- What you should do
Repeat the listing below in full and exactly, but without its pictures.

- Given records
>>>>>

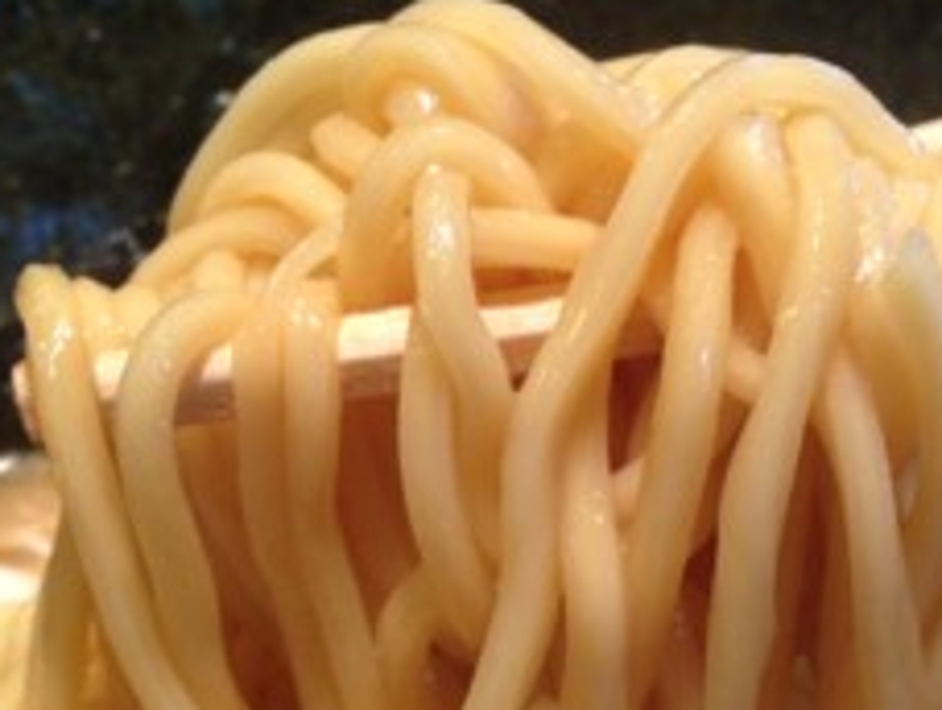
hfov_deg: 29.8
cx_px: 479
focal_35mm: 65
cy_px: 363
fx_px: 1773
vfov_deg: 22.7
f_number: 2.4
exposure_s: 1/20
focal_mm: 4.12
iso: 64
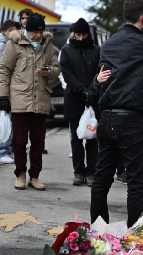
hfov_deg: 8.9
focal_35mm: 135
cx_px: 145
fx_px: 909
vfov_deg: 15.9
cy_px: 115
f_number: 2.8
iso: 800
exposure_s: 1/1000
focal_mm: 70
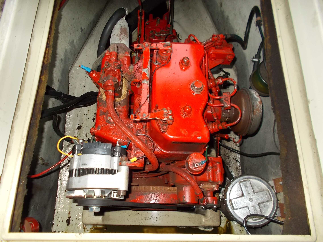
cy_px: 121
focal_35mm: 26
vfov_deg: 53.1
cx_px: 162
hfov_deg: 67.3
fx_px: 243
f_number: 3.2
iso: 200
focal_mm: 4.6
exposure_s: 1/25
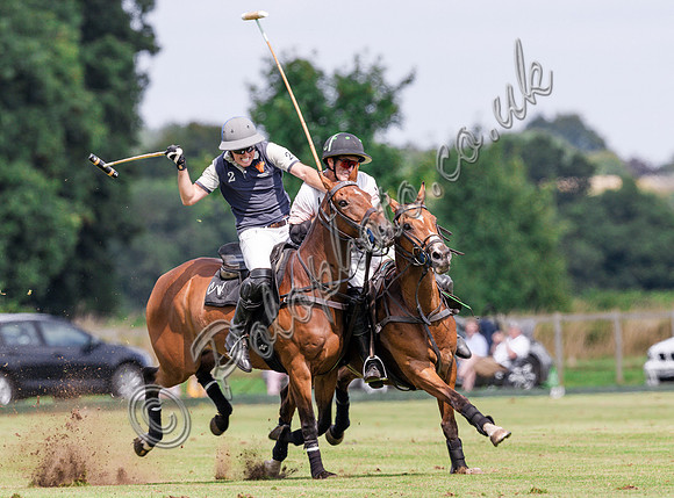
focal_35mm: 772
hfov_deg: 2.6
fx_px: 14951
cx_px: 308
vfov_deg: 1.9
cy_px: 295
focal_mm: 500
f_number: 6.3
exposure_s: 1/1000
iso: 400
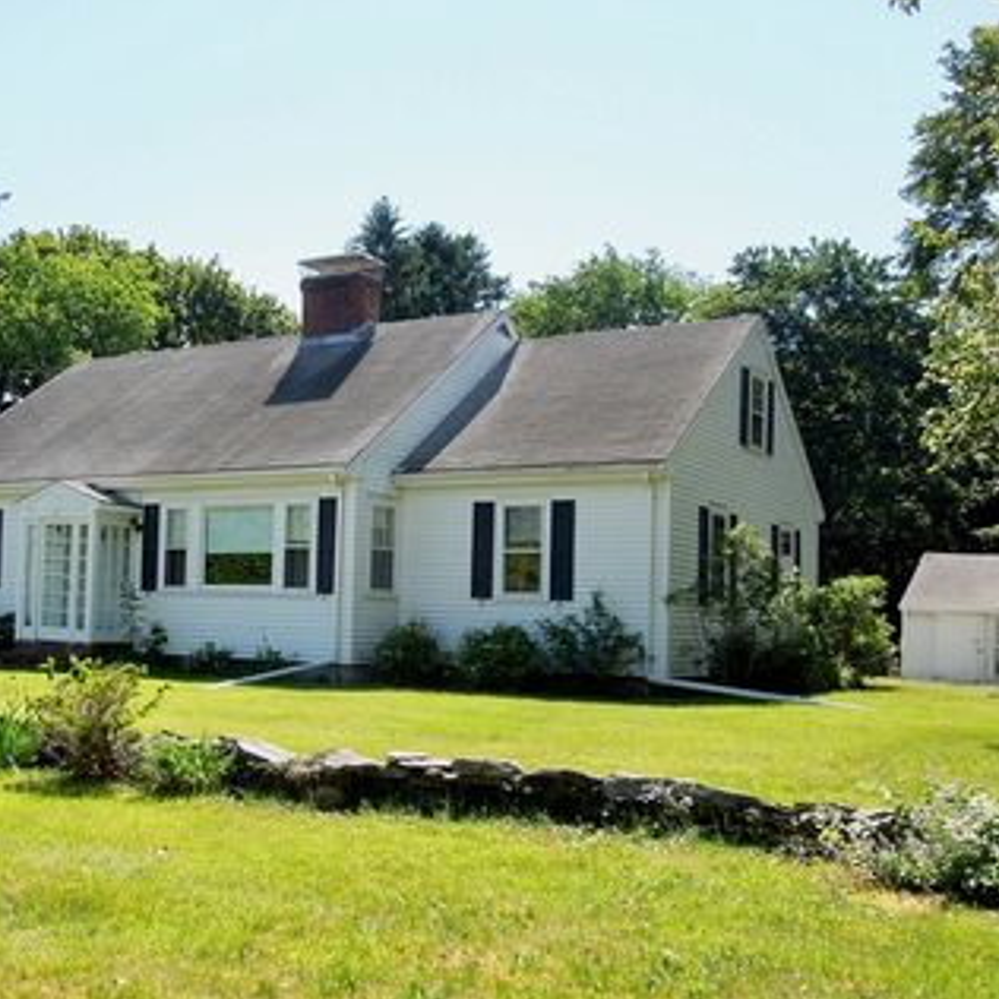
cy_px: 561
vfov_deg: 47.1
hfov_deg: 46.8
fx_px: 1143
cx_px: 376
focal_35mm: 35
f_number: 3.3
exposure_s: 1/500
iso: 100
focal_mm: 4.5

<<<<<

- Answer box
hfov_deg: 29.8
cx_px: 479
focal_35mm: 65
cy_px: 363
fx_px: 1773
vfov_deg: 22.7
f_number: 2.4
exposure_s: 1/20
focal_mm: 4.12
iso: 64
hfov_deg: 8.9
focal_35mm: 135
cx_px: 145
fx_px: 909
vfov_deg: 15.9
cy_px: 115
f_number: 2.8
iso: 800
exposure_s: 1/1000
focal_mm: 70
cy_px: 121
focal_35mm: 26
vfov_deg: 53.1
cx_px: 162
hfov_deg: 67.3
fx_px: 243
f_number: 3.2
iso: 200
focal_mm: 4.6
exposure_s: 1/25
focal_35mm: 772
hfov_deg: 2.6
fx_px: 14951
cx_px: 308
vfov_deg: 1.9
cy_px: 295
focal_mm: 500
f_number: 6.3
exposure_s: 1/1000
iso: 400
cy_px: 561
vfov_deg: 47.1
hfov_deg: 46.8
fx_px: 1143
cx_px: 376
focal_35mm: 35
f_number: 3.3
exposure_s: 1/500
iso: 100
focal_mm: 4.5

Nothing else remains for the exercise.